▸ **Tâche écrite 1**:
Reformulez plus brièvement le paragraphe du récit qui commence par « Je crois aussi. Non seulement », sans perdre ses idées principales.
▸ **Tâche écrite 2**:
Traduisez en anglais, s'il vous plaît, cette phrase du récit : « Toi, je te trouve courageux et tu n’es pas du tout en faute. »

Tu seras un homme, mon fils

« Dis, je peux te dire quelque chose que je peux pas te dire, en fait ? »

Je le regarde, surprise.

« Heu… Oui ? »

« Bon, ben, voilà… »

Il déglutit. Il s’arrête. Il fixe les cailloux du chemin sous ses pieds.

« C’est quoi ce que tu ne peux pas me dire ? Et pourquoi tu ne peux pas me le dire ? »

Je me mords les lèvre, faut que j’arrête de l’assassiner de questions sinon il ne parlera jamais.

« C’est un garçon, je sais pas son nom, je sais juste que c’est un garçon et que c’est le chef »

J’écoute.

« Il a dit que deux autres copains et moi, on doit chacun se battre contre 4 garçons de deuxième (CE1 en français de France) et 4 garçons de troisième (CE2). Et que si on ne le fait pas, il nous prend nos trousses. Et que si on le dit à qui que ce soit, ben il le saura et il nous tabassera ! Tu sais, ils sait tout, hein, dès qu’on dit un truc, il le sait. Tout, tout !!! »

Je me retiens de hurler. Enfin, pas vraiment, je hurle un peu quand même.

« Mais c’est pas possible, c’est quoi cette histoire ! Mais tu te rends compte de ce que tu me dis ?! »

Il me regarde effaré, convaincu d’avoir trop parlé. Je ravale ma salive et baisse d’un ton.

« Excuse-moi, mon chéri, ce n’est pas sur toi que je suis fâchée, c’est sur ce garçon, là. Toi, je te trouve courageux et tu n’es pas du tout en faute. »

Il regarde à nouveau les cailloux… « Tu sais, moi, je lui ai rien fait, hein… Il a dit qu’on devait se battre, que c’était comme ça. »

« Et il se plante complètement. Tu as envie de te battre, toi ? »

« NON ! »

et, après un silence… « mais si on ne le fait pas, il pique nos trousses et si on le dit, il nous tabasse »

« Oui mais si tu le fais, tu te fais tabasser quand même »

« Heu, oui, ça c’est vrai aussi »

De deux choses l’une, ou il se tait et il prend des coups, ou il cause et il prend des coups itou… son petit cerveau essaye d’y voir clair…

« J’crois que j’ai bien fait de le dire, alors »

« Je crois aussi. Non seulement tu as bien fait, mais en plus, en le disant, tu ne le laisses pas gagner. Car si tu as peur et que tu lui obéis, c’est lui qui gagne. Ta peur, c’est sa victoire. »

▸ **Données sources**:

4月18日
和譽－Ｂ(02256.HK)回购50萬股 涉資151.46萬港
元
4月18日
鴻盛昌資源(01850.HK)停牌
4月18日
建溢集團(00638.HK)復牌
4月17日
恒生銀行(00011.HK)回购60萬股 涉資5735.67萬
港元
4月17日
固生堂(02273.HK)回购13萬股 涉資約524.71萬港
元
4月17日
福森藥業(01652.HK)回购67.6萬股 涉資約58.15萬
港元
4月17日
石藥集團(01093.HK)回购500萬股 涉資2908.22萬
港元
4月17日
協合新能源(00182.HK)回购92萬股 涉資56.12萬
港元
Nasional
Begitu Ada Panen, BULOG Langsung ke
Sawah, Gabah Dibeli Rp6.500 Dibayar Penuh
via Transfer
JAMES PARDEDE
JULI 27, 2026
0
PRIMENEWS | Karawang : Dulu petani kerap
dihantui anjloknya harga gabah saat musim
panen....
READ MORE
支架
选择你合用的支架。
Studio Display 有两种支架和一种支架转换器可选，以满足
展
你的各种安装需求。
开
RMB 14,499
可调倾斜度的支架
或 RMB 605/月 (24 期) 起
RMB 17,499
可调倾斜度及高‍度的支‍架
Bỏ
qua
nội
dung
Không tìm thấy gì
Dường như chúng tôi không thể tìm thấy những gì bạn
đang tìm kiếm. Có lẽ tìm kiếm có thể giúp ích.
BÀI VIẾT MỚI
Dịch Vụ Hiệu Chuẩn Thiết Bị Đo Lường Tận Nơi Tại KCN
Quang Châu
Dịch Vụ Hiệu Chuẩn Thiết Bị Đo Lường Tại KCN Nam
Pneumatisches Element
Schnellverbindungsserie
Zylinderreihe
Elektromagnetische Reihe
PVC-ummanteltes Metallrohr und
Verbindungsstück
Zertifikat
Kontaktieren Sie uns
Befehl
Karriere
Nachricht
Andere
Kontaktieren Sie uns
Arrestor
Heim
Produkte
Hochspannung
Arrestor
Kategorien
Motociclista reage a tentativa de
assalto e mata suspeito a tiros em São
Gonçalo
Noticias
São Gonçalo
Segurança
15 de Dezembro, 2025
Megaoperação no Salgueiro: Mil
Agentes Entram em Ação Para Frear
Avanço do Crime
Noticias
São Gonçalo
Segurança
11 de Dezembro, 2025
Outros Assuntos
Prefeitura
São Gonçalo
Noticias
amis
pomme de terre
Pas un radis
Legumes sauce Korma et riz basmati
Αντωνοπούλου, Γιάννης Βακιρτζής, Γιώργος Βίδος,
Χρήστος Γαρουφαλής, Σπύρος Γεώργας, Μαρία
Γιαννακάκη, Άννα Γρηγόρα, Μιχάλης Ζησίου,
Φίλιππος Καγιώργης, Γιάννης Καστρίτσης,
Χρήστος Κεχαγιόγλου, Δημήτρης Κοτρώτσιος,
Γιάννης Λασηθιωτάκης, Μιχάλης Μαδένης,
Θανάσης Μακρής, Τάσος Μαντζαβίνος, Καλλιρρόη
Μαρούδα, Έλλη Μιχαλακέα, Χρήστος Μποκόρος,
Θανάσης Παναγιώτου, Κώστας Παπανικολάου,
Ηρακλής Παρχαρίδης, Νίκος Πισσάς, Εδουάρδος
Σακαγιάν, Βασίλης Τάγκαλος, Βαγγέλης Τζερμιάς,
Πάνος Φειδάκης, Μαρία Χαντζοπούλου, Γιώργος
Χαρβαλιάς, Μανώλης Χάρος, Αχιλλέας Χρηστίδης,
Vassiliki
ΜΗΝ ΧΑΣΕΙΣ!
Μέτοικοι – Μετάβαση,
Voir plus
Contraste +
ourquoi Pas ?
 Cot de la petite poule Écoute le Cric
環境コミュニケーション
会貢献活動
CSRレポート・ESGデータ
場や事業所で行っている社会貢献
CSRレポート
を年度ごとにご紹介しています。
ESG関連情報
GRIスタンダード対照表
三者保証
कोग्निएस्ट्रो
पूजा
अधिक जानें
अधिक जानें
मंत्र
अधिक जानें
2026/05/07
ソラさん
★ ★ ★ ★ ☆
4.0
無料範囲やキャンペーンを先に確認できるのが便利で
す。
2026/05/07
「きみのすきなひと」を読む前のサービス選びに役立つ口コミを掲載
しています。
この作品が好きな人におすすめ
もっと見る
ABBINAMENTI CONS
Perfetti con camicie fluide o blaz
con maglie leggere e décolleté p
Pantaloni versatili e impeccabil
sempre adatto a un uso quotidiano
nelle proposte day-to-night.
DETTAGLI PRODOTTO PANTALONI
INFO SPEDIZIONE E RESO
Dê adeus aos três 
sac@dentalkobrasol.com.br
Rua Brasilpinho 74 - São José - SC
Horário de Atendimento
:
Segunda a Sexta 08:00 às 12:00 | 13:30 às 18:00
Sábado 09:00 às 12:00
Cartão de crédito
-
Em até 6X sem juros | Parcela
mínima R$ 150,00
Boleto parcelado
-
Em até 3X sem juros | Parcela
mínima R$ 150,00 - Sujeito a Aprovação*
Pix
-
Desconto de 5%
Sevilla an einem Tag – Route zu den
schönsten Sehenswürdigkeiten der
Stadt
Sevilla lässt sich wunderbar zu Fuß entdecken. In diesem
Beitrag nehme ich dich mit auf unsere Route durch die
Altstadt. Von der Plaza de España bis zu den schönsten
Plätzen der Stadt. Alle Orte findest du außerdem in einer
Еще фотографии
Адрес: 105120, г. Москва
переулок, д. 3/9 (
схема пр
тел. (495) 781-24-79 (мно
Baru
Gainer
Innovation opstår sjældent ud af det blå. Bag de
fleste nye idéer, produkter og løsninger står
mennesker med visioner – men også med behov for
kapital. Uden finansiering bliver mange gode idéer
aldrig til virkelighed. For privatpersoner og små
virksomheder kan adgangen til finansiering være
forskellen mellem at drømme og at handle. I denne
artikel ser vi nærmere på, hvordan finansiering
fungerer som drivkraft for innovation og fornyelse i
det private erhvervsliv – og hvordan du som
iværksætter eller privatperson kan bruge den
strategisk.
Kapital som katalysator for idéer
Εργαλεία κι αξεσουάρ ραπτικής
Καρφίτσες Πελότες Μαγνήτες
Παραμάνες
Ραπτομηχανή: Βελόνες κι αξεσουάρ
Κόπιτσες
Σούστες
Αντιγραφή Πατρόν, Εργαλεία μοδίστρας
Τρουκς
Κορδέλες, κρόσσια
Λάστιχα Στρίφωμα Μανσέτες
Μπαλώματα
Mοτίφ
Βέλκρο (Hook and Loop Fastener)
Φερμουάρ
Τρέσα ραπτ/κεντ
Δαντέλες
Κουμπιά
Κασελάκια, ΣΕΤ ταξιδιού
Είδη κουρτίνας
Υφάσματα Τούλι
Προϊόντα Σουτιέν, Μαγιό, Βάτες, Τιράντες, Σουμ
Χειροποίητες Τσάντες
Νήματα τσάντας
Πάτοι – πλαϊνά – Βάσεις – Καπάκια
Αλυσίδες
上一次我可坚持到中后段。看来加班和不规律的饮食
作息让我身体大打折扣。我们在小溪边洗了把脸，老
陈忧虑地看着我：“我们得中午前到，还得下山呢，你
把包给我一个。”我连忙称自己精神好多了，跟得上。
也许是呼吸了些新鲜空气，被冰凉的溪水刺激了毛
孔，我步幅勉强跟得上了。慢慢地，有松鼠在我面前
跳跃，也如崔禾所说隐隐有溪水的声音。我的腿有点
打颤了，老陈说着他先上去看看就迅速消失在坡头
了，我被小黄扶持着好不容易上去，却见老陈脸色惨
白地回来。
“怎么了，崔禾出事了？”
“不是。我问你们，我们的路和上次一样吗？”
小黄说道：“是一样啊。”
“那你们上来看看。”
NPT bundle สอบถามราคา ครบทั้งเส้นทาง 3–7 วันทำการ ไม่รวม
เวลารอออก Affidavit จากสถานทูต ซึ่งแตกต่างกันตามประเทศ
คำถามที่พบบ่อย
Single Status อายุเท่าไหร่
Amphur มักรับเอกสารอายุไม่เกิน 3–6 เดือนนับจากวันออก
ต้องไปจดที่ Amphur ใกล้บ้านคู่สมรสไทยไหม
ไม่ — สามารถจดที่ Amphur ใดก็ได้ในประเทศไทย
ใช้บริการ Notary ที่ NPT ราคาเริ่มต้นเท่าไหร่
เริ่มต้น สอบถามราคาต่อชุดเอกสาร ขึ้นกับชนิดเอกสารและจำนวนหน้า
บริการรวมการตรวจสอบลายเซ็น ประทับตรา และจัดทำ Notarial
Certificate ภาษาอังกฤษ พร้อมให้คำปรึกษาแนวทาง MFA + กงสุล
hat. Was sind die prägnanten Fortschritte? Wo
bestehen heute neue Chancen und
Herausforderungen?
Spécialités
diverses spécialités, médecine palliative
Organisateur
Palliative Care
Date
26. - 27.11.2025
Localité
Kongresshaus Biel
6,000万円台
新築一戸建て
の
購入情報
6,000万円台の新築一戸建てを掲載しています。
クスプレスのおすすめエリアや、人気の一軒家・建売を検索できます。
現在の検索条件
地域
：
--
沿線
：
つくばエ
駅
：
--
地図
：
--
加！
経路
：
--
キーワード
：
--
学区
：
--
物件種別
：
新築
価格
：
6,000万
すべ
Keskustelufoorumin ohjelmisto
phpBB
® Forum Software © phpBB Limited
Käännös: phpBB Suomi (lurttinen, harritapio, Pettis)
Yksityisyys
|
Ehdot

▸ **Votre solution 1**:
Je pense aussi que tu as eu raison : en parlant, tu empêches ce garçon de gagner, car lui obéir par peur, c'est lui offrir la victoire.

▸ **Votre solution 2**:
As for you, I think you're brave, and you're not at all to blame.